Whidbey Island Naval Air Station Public Information Officer Kim Martin said Pringle was a petty officer third class, assigned to the VAQ-132 Scorpions. A memorial service for friends and co-workers is planned for Friday, Sep. 5, at 11 a.m. at the base chapel.

Coincidentally, the State Department of Licensing issued a press release this week stating that motorcycle fatalities have “surged” this month, many caused by rider errors.

Forty-eight riders have lost their lives statewide so far this year, an increase of five over this time last year. However, the total is lower than in 2006 when 59 motorcyclists died through August.

“Most of the people who die on motorcycles haven’t taken any form of rider training,” said Steve Stewart, manager, DOL Motorcycle Safety Program. “Riding a motorcycle takes a lot of mental preparation and planning.

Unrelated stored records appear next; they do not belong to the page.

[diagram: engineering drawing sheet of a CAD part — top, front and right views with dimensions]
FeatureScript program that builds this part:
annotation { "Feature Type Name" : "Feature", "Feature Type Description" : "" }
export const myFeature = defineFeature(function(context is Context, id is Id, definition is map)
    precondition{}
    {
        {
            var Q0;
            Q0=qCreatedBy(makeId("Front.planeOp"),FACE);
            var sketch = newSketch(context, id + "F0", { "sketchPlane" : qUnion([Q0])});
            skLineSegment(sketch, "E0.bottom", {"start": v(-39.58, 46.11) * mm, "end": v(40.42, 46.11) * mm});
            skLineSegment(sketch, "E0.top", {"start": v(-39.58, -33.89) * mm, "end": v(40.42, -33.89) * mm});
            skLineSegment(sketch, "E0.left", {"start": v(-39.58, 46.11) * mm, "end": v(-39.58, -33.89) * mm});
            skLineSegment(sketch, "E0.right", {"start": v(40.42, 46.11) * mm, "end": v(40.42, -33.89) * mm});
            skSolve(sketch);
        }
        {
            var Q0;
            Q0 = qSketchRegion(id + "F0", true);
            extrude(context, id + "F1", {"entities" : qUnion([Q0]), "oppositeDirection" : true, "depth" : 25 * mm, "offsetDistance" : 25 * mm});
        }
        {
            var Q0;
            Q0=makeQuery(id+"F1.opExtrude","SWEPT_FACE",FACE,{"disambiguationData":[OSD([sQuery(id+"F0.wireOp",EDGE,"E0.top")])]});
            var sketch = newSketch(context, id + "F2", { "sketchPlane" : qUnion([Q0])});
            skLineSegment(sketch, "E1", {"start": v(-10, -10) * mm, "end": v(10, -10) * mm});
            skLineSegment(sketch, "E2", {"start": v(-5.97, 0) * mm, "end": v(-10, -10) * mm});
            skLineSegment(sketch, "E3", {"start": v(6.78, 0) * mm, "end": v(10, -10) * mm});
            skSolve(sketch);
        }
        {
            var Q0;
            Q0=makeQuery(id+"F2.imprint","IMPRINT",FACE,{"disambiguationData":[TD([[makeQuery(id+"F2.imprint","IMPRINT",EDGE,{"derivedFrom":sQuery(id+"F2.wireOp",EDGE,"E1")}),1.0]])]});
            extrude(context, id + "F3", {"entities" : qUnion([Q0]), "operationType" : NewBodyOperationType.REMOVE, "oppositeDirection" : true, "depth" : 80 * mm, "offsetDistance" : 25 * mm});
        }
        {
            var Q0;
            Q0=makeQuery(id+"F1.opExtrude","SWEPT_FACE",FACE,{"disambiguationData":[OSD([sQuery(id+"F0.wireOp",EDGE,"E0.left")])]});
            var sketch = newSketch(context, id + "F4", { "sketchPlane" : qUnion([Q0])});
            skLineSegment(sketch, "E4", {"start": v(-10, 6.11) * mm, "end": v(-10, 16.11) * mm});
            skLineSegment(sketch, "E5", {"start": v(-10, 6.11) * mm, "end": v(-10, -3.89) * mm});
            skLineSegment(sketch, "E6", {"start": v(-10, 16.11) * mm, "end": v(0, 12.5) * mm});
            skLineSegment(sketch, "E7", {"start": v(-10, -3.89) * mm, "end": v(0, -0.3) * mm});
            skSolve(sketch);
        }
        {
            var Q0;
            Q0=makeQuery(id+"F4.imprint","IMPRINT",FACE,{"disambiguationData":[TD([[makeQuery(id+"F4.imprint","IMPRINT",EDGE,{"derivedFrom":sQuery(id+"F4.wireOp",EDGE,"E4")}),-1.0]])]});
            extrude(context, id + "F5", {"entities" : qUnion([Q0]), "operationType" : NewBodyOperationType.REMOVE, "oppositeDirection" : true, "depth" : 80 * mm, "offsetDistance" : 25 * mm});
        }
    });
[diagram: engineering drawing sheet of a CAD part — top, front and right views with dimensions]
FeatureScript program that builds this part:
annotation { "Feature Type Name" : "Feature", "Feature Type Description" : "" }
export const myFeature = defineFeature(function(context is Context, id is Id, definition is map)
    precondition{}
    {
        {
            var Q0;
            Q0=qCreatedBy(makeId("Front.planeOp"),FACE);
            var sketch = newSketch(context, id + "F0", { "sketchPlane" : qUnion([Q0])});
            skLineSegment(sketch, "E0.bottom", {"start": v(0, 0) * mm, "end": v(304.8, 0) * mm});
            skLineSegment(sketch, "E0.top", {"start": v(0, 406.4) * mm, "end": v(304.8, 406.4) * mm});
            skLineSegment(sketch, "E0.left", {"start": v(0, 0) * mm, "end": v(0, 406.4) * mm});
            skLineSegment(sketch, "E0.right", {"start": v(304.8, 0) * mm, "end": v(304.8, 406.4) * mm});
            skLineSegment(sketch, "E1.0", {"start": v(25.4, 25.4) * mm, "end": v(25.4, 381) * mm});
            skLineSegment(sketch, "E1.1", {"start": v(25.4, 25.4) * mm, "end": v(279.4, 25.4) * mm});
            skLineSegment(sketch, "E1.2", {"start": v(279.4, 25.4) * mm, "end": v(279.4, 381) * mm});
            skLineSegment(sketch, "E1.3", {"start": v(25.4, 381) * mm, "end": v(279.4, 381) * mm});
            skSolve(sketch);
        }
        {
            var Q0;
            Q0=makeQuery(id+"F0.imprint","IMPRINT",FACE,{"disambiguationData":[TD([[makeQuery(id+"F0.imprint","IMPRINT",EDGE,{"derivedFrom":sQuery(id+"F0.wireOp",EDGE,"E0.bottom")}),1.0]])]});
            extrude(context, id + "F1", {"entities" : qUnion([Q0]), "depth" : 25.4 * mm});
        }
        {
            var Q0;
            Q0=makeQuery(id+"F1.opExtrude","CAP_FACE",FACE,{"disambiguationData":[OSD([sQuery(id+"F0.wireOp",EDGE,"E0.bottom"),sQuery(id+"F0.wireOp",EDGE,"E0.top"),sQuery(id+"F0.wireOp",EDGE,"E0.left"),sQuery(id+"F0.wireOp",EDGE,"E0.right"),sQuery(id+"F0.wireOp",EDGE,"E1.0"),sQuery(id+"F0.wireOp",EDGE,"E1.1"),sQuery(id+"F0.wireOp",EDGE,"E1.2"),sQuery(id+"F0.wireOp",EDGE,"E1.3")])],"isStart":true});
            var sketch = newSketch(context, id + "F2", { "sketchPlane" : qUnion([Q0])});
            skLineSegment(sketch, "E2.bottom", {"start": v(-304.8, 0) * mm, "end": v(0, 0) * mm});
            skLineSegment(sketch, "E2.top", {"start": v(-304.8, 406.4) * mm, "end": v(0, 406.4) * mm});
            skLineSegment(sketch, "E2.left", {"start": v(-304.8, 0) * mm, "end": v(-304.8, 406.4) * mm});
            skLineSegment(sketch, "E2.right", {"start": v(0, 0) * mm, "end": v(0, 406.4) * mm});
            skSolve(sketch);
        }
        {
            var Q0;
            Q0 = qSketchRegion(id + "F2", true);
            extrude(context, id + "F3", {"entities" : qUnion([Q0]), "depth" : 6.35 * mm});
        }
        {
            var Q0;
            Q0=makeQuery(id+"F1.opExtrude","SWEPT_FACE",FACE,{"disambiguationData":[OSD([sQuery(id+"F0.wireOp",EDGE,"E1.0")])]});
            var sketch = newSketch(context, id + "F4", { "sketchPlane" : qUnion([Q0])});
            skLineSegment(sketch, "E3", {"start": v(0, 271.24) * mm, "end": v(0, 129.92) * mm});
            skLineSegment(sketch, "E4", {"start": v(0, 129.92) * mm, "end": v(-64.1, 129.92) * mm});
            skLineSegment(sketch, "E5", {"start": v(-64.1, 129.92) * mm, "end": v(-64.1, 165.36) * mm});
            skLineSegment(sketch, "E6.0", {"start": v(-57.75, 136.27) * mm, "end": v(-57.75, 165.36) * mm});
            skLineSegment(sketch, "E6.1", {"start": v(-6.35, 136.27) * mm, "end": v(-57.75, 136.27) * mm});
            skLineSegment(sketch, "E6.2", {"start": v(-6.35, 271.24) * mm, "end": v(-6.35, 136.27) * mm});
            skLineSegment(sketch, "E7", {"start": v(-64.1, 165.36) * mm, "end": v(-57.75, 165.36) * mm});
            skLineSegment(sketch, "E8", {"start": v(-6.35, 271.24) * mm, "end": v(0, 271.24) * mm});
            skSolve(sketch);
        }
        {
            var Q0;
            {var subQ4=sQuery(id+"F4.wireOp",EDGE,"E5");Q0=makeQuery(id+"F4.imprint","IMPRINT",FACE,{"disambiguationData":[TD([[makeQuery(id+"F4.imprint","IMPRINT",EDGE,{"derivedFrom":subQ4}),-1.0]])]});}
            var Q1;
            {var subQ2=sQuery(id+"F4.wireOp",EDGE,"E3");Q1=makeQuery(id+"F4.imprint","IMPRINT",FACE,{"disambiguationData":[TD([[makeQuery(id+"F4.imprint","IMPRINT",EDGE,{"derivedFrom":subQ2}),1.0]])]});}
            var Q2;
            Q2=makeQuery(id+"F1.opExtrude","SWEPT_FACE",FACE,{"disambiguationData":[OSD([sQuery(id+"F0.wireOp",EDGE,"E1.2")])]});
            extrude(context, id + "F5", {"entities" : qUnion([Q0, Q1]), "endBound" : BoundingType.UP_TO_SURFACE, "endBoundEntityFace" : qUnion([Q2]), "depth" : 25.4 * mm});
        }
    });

Training helps you learn how to escape when life or death situations arise on the road.”

Adding to the statistics are inexperienced riders turning to fuel-efficient motorcycles in response to skyrocketing gas prices. Some are unaware that they need an endorsement and training to legally operate their new moped, or “scooter.” If a motorcycle’s engine is larger than 49 cubic centimeters, or is capable of traveling faster than 30 miles per hour, the operator is required to have an endorsement.